Find the number of real roots of $1+x/1!+x^2/2!+x^3/3! + \ldots + x^6/6! =0$.
Attempts so far:
Used Descartes signs stuff so possible number of real roots is $6,4,2,0$ tried differentiating the equation $4$ times and got an equation with no roots hence proving that above polynomial has $4$ real roots.
But using online calculators I get zero real roots. Where am I wrong?
Solution 1:
Let $E_n(x):=\sum_{k=0}^n\,\frac{x^k}{k!}$ for $n=0,1,2,\ldots$. We shall prove that $E_n(x)$ has no real roots if $n$ is even, and $E_n(x)$ has exactly one real root, which is simple, if $n$ is odd.
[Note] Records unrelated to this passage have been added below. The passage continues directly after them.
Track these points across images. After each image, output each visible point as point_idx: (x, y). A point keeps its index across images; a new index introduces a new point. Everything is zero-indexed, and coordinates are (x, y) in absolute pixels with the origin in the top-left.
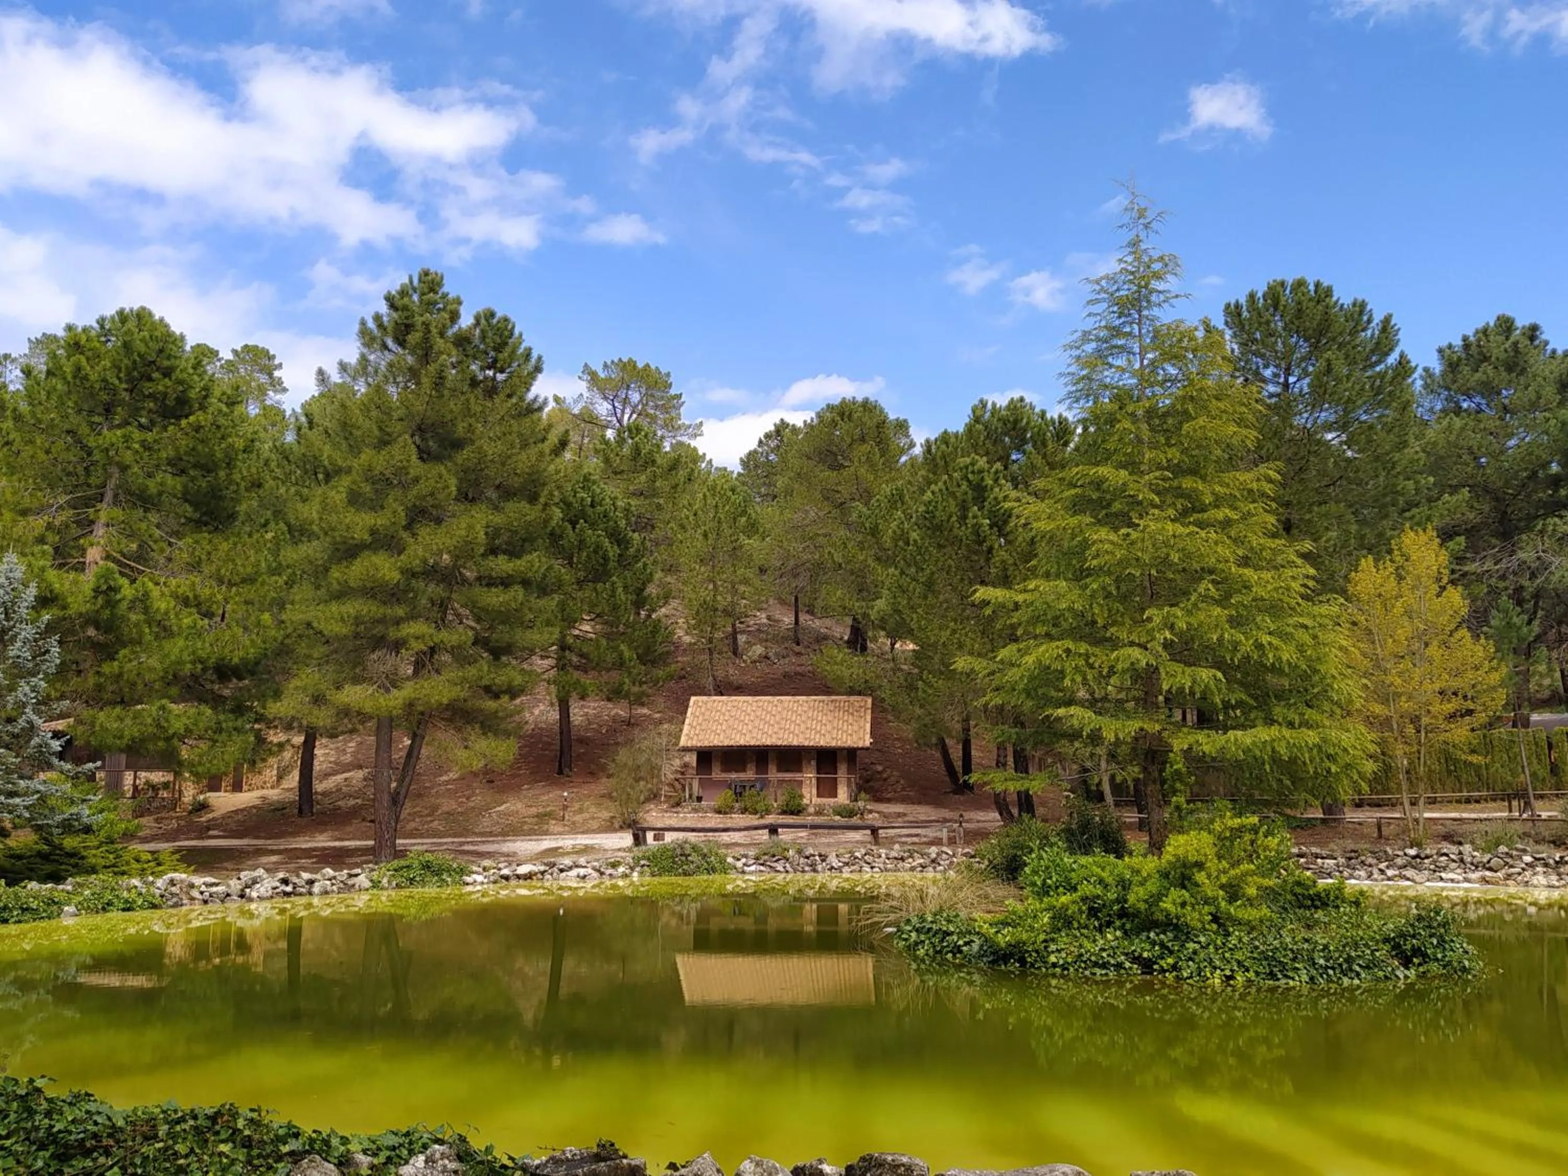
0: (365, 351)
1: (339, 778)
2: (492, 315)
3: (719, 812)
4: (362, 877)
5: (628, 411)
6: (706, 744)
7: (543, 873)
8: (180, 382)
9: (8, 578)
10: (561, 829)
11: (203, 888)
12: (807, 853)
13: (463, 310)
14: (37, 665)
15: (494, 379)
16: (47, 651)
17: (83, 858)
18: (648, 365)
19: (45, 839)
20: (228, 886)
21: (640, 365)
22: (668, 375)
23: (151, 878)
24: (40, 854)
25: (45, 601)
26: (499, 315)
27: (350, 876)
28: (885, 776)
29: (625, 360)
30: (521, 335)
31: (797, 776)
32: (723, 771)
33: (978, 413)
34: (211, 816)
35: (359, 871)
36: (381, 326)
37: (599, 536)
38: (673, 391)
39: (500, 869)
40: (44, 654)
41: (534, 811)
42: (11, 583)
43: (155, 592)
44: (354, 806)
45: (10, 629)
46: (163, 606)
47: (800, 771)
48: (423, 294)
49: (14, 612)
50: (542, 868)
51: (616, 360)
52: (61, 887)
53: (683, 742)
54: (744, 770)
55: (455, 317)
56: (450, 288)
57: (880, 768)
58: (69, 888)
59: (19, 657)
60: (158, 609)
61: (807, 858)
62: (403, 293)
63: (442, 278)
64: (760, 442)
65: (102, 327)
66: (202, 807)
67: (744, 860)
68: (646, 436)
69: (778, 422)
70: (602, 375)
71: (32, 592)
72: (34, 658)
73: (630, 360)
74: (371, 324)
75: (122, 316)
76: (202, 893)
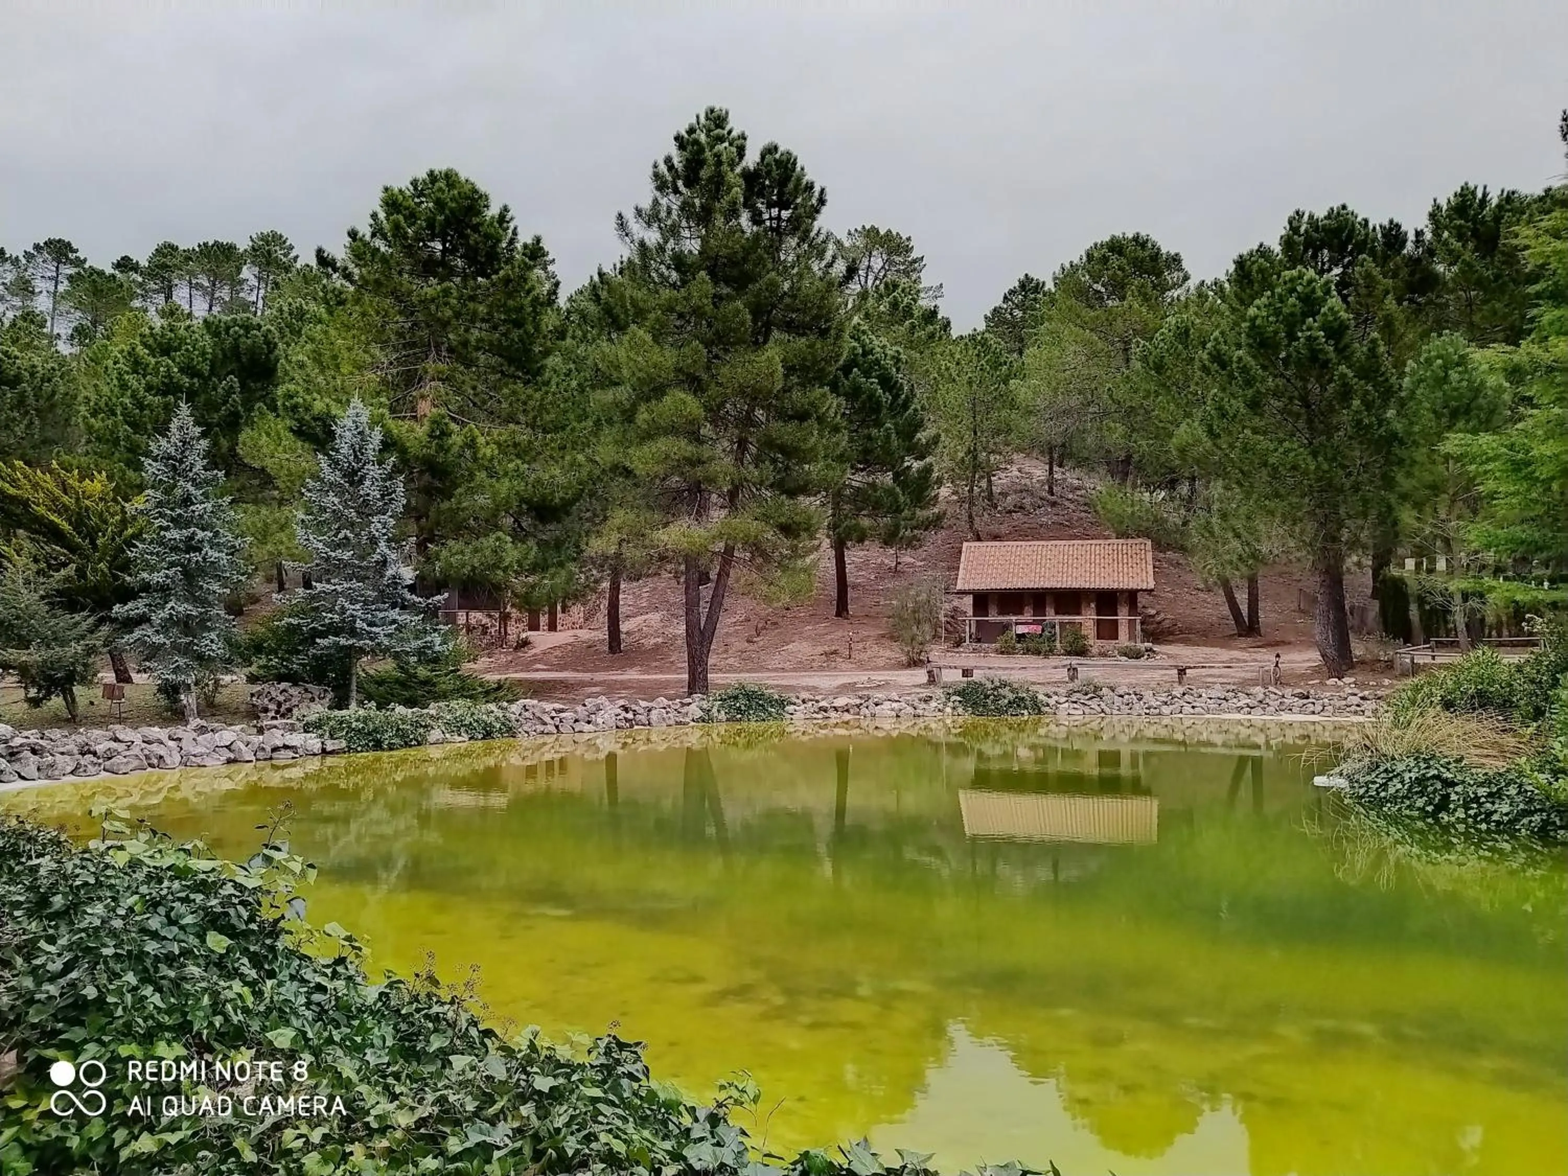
0: (658, 194)
1: (640, 619)
2: (776, 148)
3: (1002, 653)
4: (693, 706)
5: (871, 278)
6: (983, 587)
7: (858, 706)
8: (487, 236)
9: (354, 422)
10: (851, 666)
11: (553, 714)
12: (1121, 692)
13: (749, 144)
14: (385, 504)
15: (779, 218)
16: (395, 491)
17: (434, 685)
18: (889, 231)
19: (402, 668)
20: (576, 712)
21: (882, 232)
22: (909, 239)
23: (505, 704)
24: (397, 681)
25: (388, 445)
26: (782, 149)
27: (683, 705)
28: (1158, 619)
29: (868, 227)
30: (802, 169)
31: (1077, 618)
32: (1000, 614)
33: (1295, 224)
34: (534, 651)
35: (689, 700)
36: (671, 168)
37: (872, 383)
38: (914, 255)
39: (817, 701)
40: (390, 494)
41: (820, 650)
42: (357, 427)
43: (481, 440)
44: (655, 644)
45: (359, 470)
46: (488, 452)
47: (1079, 614)
48: (709, 130)
49: (362, 454)
50: (858, 701)
51: (859, 229)
52: (425, 711)
53: (959, 586)
54: (1021, 613)
55: (741, 151)
56: (735, 125)
57: (1153, 612)
58: (433, 712)
59: (368, 495)
60: (485, 454)
61: (1122, 696)
62: (691, 131)
63: (727, 113)
64: (1005, 298)
65: (416, 188)
66: (524, 644)
67: (1055, 698)
68: (903, 291)
69: (1022, 277)
70: (847, 244)
71: (377, 437)
72: (383, 496)
73: (873, 227)
74: (663, 168)
75: (433, 177)
76: (553, 718)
Suppose that $n$ is even. Clearly, $E_n(x)$ has no roots in $\mathbb{R}_{\geq 0}$. By Taylor's Theorem, we have $\exp(x)=E_n(x)+R_n(x)$, where the remainder term is given by $$R_n(x)=\int_0^x\,\frac{\exp^{(n+1)}(t)}{n!}\,(x-t)^n\,\text{d}t=\int_0^x\,\frac{\exp(t)}{n!}\,(x-t)^n\,\text{d}t\,.$$ If $x<0$, then $$R_n(x)=-\int_0^{|x|}\,\frac{\exp(-t)}{n!}\,|x+t|^n\,\text{d}t<0\,.$$ That is, $$E_n(x)=\exp(x)-R_n(x)>\exp(x)>0$$ for all $x<0$. That is, $E_n(x)$ has no negative roots either; i.e., $E_n(x)$ has no real roots.
If $n$ is odd, then $E'_n(x)=E_{n-1}(x)$ has no real roots. Thus, $E_n(x)$ can have at most one real root, due to Rolle's Theorem. Clearly, $E_n(x)$ has a real root, being a polynomial in $\mathbb{R}[x]$ of an odd degree. Consequently, $E_n(x)$ has exactly one real root, which is simple.
Solution 2:
We can compute the number of real roots using Sturm's Theorem. $$ \begin{array}{rll} \text{Sturm Chain}&+\infty&-\infty\\\hline x^6+6x^5+30x^4+120x^3+360x^2+720x+720&+\infty&+\infty\\ 6x^5+30x^4+120x^3+360x^2+720x+720&+\infty&-\infty\\ -5x^4-40x^3-180x^2-480x-600&-\infty&-\infty\\ -48x^3-432x^2-1728x-2880&-\infty&+\infty\\ 45x^2+360x+900&+\infty&+\infty\\ 384x+1920&+\infty&-\infty\\ -225&-225&-225 \end{array} $$ There are $3$ changes of sign at $+\infty$ and $3$ changes of sign at $-\infty$. Thus, there are no real roots.
Solution 3:
let $y = 1+x/1!+x^2/2!+x^3/3! + \cdots + x^6/6! .$ it is clear that $y \ge 1$ for all $x \ge 0.$ we will show that $y(a) > 0$ for $a < 0$ and that will prove that $y$ is never zero.
pick an $a < 0.$ we have $$y' = y - x^6/6!, \space y(0) = 1.\tag 1$$
rearranging $(1)$ and multiplying by $e^{-x}$ gives $$ (ye^{-x})' = -x^6e^{-x}/6!.$$ integrating the last equation from $a$ to $0$ we get $$1-y(a)e^{-a}=-\int_a^0 x^6e^{-x}/6!\, dx\to y(a)e^{-a} = 1+\int_a^0 x^6e^{-x}/6!\, dx > 0$$
therefore $y(a) > 0$ and that concluded the claim that $y > 0$ for all $x.$